Safety

Mechanistic Interpretability

Mechanistic interpretability is a subfield of AI research that attempts to reverse-engineer the internal computations of neural networks—identifying specific circuits, features, and algorithms that produce model behaviors—rather than treating models as opaque black boxes.

Mechanistic interpretability (often abbreviated "mech interp") emerged from work by Chris Olah and collaborators beginning around 2020 at OpenAI and continuing at Anthropic.

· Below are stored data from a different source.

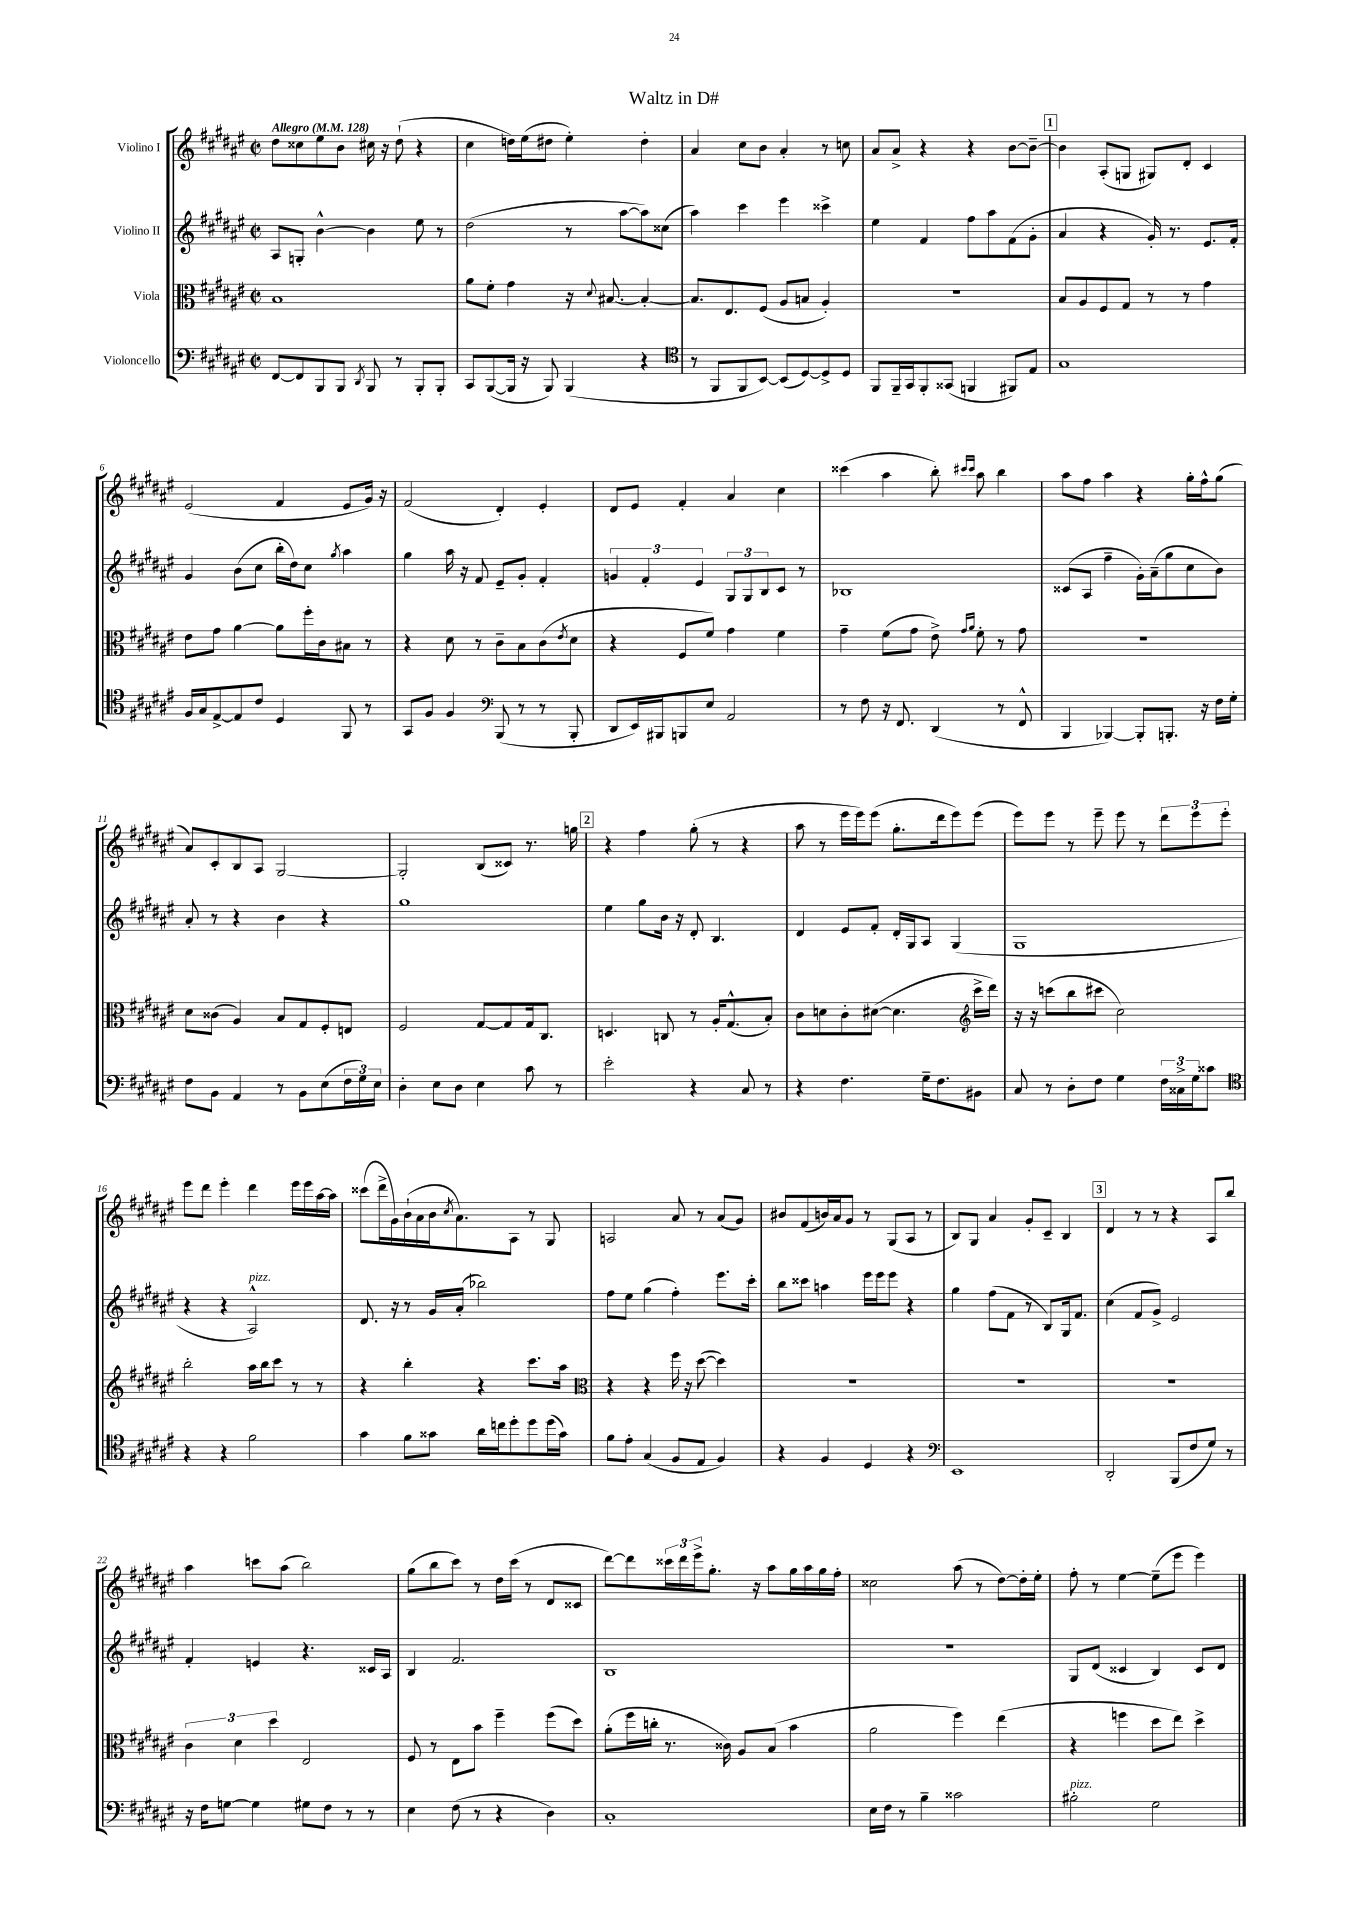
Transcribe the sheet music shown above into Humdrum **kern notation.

**kern	**kern	**kern	**kern
*staff4	*staff3	*staff2	*staff1
*clefF4	*clefC3	*clefG2	*clefG2
*k[f#c#g#d#a#e#]	*k[f#c#g#d#a#e#]	*k[f#c#g#d#a#e#]	*k[f#c#g#d#a#e#]
*M2/2	*M2/2	*M2/2	*M2/2
*met(c|)	*met(c|)	*met(c|)	*met(c|)
*MM128	*MM128	*MM128	*MM128
[8FF#	1B	8A#	8dd#
8FF#]	.	8G'	8cc##
8BBB	.	[4b^^	8ee#
8BBB	.	.	8b
8qDD#	.	.	.
8BBB	.	4b]	16cc#
.	.	.	16r
8r	.	.	(8dd#`
8BBB'	.	8ee#	4r
8BBB'	.	8r	.
=	=	=	=
8CC#	8a#	(2dd#	4cc#
([8BBB	8f#'	.	.
16BBB]	4g#	.	16dd)
16r	.	.	(16ee#
8BBB)	.	.	8dd#
(4BBB	16r	8r	4ee#')
.	8qqd#	.	.
.	[8.B#	.	.
.	.	[8aa#	.
4r	4B#'_	8aa#])	4dd#'
.	.	(8cc##	.
=	=	=	=
*clefC4	*	*	*
8r	8.B#]	4aa#)	4a#
8FF#	.	.	.
.	8.E#	.	.
8FF#	.	4ccc#	8cc#
[8BB)	(8F#	.	8b
(8BB]	8A#	4eee#	4a#'
[8D#)	8B	.	.
8D#^]	4A#')	4ccc##^	8r
8D#	.	.	8cc
=	=	=	=
8FF#	1r	4ee#	8a#
16FF#~	.	.	8a#^
16GG#	.	.	.
8FF#'	.	4f#	4r
(8GG##	.	.	.
4FF	.	8ff#	4r
.	.	8aa#	.
8FF#)	.	(8f#	[8b
8E#	.	8g#'	8b~_
=	=	=	=
1G#	8B	4a#	4b]
.	8A#	.	.
.	8F#	4r	(8A#'
.	8G#	.	8G
.	8r	16g#')	8G#)
.	.	8.r	.
.	8r	.	8d#'
.	4g#	8.e#	4c#
.	.	16f#'	.
=	=	=	=
16F#	8e#	4g#	(2e#
16G#	.	.	.
[8E#^	8g#	.	.
8E#]	[4a#	(8b	.
8c#	.	8cc#	.
4D#	8a#]	16bb'	4f#
.	.	16dd#)	.
.	16ff#'	8cc#	.
.	16c#	.	.
.	.	8qgg#	.
8FF#	8B#	4aa#	8e#
8r	8r	.	16g#)
.	.	.	16r
=	=	=	=
8GG#	4r	4gg#	(2f#
8F#	.	.	.
4F#	8d#	16aa#	.
.	.	16r	.
.	8r	8f#	.
*clefF4	*	*	*
(8BBB	8c#~	8e#~	4d#')
8r	8B	8g#'	.
8r	(8c#	4f#'	4e#'
.	8qe#	.	.
8BBB'	8d#	.	.
=	=	=	=
8DD#	4r	6g	8d#
16EE#)	.	.	8e#
.	.	6f#'	.
16BBB#	.	.	.
8BBB	8F#	.	4f#'
.	.	6e#	.
8E#	8f#)	.	.
2AA#	4g#	12G#	4a#
.	.	12G#	.
.	.	12B	.
.	4f#	8c#	4cc#
.	.	8r	.
=	=	=	=
8r	4g#~	1B-	(4ccc##
8F#	.	.	.
16r	(8f#	.	4aa#
8.FF#	.	.	.
.	8g#	.	.
(4DD#	8e#^)	.	8bb')
.	16qqg#	.	16qqccc#
.	16qqa#	.	16qqccc#
.	8f#'	.	8aa#
8r	8r	.	4bb
8FF#^^	8g#	.	.
=	=	=	=
4BBB	1r	(8c##	8aa#
.	.	8A#	8ff#
[4BBB-)	.	4ff#~	4aa#
8BBB-']	.	16g#')	4r
.	.	(16a#~	.
8.BBB'	.	8gg#	.
.	.	8cc#	16gg#'
16r	.	.	16ff#^^
16F#	.	8b)	(8gg#
16G#'	.	.	.
=	=	=	=
8F#	8d#	8a#'	8a#)
8BB	(8c##	8r	8c#'
4AA#	4A#)	4r	8B
.	.	.	8A#
8r	8B	4b	[2G#
8BB	8G#	.	.
(8E#	8F#'	4r	.
24F#	8E	.	.
24G#)	.	.	.
24E#	.	.	.
=	=	=	=
4D#'	2F#	1gg#	2G#']
8E#	.	.	.
8D#	.	.	.
4E#	[8G#	.	(8B
.	8G#]	.	8c##)
8c#	16G#	.	8.r
.	8.C#	.	.
8r	.	.	.
.	.	.	16gg
=	=	=	=
2e#'	4.D	4ee#	4r
.	.	8gg#	4ff#
.	8C	16b	.
.	.	16r	.
4r	8r	8d#'	(8gg#'
.	16A#'	4.B	8r
.	(8.G#^^	.	.
8C#	.	.	4r
8r	8B')	.	.
=	=	=	=
4r	8c#	4d#	8aa#
.	8d	.	8r
4.F#	8c#'	8e#	16eee#
.	.	.	16eee#)
.	([8d#	8f#'	(8eee#
.	4.d#]	16d#'	8.gg#'
.	.	16G#	.
16G#~	.	8A#	.
8.F#	.	.	16ddd#
.	.	(4G#	8eee#)
*	*clefG2	*	*
8BB#	16ccc#^	.	(8eee#
.	16ddd#)	.	.
=	=	=	=
8C#	16r	1G#	8eee#)
.	16r	.	.
8r	(8ccc	.	8eee#
8D#'	8bb	.	8r
8F#	8ccc#	.	8eee#~
4G#	2cc#)	.	8eee#
.	.	.	8r
24F#	.	.	12ddd#
24C##^	.	.	.
24G#	.	.	12eee#
8c##	.	.	.
.	.	.	12eee#'
=	=	=	=
*clefC4	*	*	*
4r	2bb'	4r	8eee#
.	.	.	8ddd#
4r	.	4r	4eee#'
2f#	16aa#	2A#^^)	4ddd#
.	16bb	.	.
.	8ccc#	.	.
.	8r	.	16eee#
.	.	.	16eee#
.	8r	.	[16aa#
.	.	.	16aa#]
=	=	=	=
4g#	4r	8.d#	(8ccc##
.	.	.	16ddd#^
.	.	16r	16g#)
8f#	4bb'	8r	(16b`
.	.	.	16a#
8g##	.	16g#	16b
.	.	.	8qcc#
.	.	(16a#'	8.a#)
16a#	4r	2bb-)	.
16cc	.	.	.
8dd#'	.	.	8A#
8dd#	8.ccc#	.	8r
(16dd#	.	.	8G#
16g##)	16aa#	.	.
=	=	=	=
*	*clefC3	*	*
8f#	4r	8ff#	2A
8e#'	.	8ee#	.
(4G#	4r	(4gg#	.
8F#	16ff#	4ff#')	8a#
.	16r	.	.
8E#	([8dd#	.	8r
4F#)	4dd#])	8.eee#	(8a#
.	.	.	8g#)
.	.	16ccc#'	.
=	=	=	=
4r	1r	8bb	8b#
.	.	8ccc##	(8f#
4F#	.	4aa	16b)
.	.	.	16a#
.	.	.	8g#
4D#	.	16eee#	8r
.	.	16eee#	.
.	.	8eee#	(8G#
4r	.	4r	8A#
.	.	.	8r
=	=	=	=
*clefF4	*	*	*
1EE#	1r	4gg#	8B)
.	.	.	8G#
.	.	(8ff#	4a#
.	.	8f#	.
.	.	8r	8g#'
.	.	8B)	8c#~
.	.	16G#	4B
.	.	8.f#	.
=	=	=	=
2DD#'	1r	(4cc#	4d#
.	.	8f#	8r
.	.	8g#^)	8r
(8BBB	.	2e#	4r
8F#	.	.	.
8G#)	.	.	8A#
8r	.	.	8bb
=	=	=	=
16r	6c#	4f#'	4aa#
16F#	.	.	.
[8G	.	.	.
.	6d#	.	.
4G]	.	4e	8ccc
.	6dd#	.	.
.	.	.	(8aa#
8G#	2E#	4.r	2bb)
8F#	.	.	.
8r	.	.	.
8r	.	16c##	.
.	.	16A#	.
=	=	=	=
4E#	8F#	4B	(8gg#
.	8r	.	8bb
(8F#	8E#	2.f#	8ccc#)
8r	8b	.	8r
4r	4ff#~	.	16dd#
.	.	.	(16ccc#
.	.	.	8r
4D#)	(8ff#	.	8d#
.	8dd#)	.	8c##
=	=	=	=
1C#'	(8a#'	1B	[8ddd#)
.	16ff#	.	8ddd#]
.	16cc'	.	.
.	8.r	.	24ccc##
.	.	.	24ddd#
.	.	.	24eee#^
.	.	.	8.gg#'
.	16c##)	.	.
.	8A#	.	.
.	.	.	16r
.	(8B	.	8aa#
.	4b	.	16gg#
.	.	.	16aa#
.	.	.	16gg#
.	.	.	16ff#'
=	=	=	=
16E#	2a#	1r	2cc##
16F#	.	.	.
8r	.	.	.
4B~	.	.	.
2c##	4ff#)	.	(8aa#
.	.	.	8r
.	(4ee#	.	[8dd#)
.	.	.	16dd#']
.	.	.	16ee#'
=	=	=	=
2B#'	4r	8G#	8ff#'
.	.	(8d#	8r
.	4ff	4c##	[4ee#
2G#	8dd#	4B)	(8ee#~]
.	8ee#)	.	8eee#
.	4dd#^	8c##	4eee#)
.	.	8d#	.
==	==	==	==
*-	*-	*-	*-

The core goal is to understand not just what a neural network does—its input-output behavior—but how: which weights, neurons, and attention heads implement which algorithms, and what information is encoded in which internal representations. The approach treats a trained model as unknown code to be reverse-engineered through systematic experiments: ablating components, patching activations, and tracing information flow through the network.

Foundational concepts include features (directions in activation space corresponding to interpretable concepts such as "French text" or "Python function call"), circuits (small subgraphs of weights and activations implementing a specific computation such as indirect object identification or a greater-than comparison), and superposition (the observation that models encode more features than they have dimensions by overlapping directions, relying on the sparsity of real inputs to limit interference). Landmark empirical findings include the induction head circuit that mediates in-context learning in transformers and the curve detectors and multimodal neurons identified in vision models.

Mechanistic interpretability matters primarily as an AI safety tool. If researchers can reliably decode a model's internal computations, they can audit for deceptive reasoning, verify that safety training has produced genuinely aligned internal states rather than surface compliance, and predict behavior in novel situations. It also enables targeted interventions—modifying specific circuits to reduce harmful capabilities—rather than blunt approaches such as full fine-tuning.

As of 2026, Anthropic has published the most extensive mech interp research on frontier models, including large-scale sparse autoencoder analyses that identified millions of interpretable features in Claude. Google DeepMind, EleutherAI, and academic groups at MIT and Harvard maintain active programs. Tools such as TransformerLens and Neuronpedia allow interactive exploration of model internals. Significant open problems remain, including scaling circuit analyses to models with hundreds of billions of parameters and establishing causal rather than merely correlational accounts of identified features.

Example

Using mechanistic interpretability, researchers traced the circuit in GPT-2 that implements indirect object identification—pinpointing the specific attention heads responsible for correctly completing "Mary gave John the book; John gave it to ___" with "Mary"—demonstrating that the model uses a generalizable syntactic algorithm rather than pattern memorization.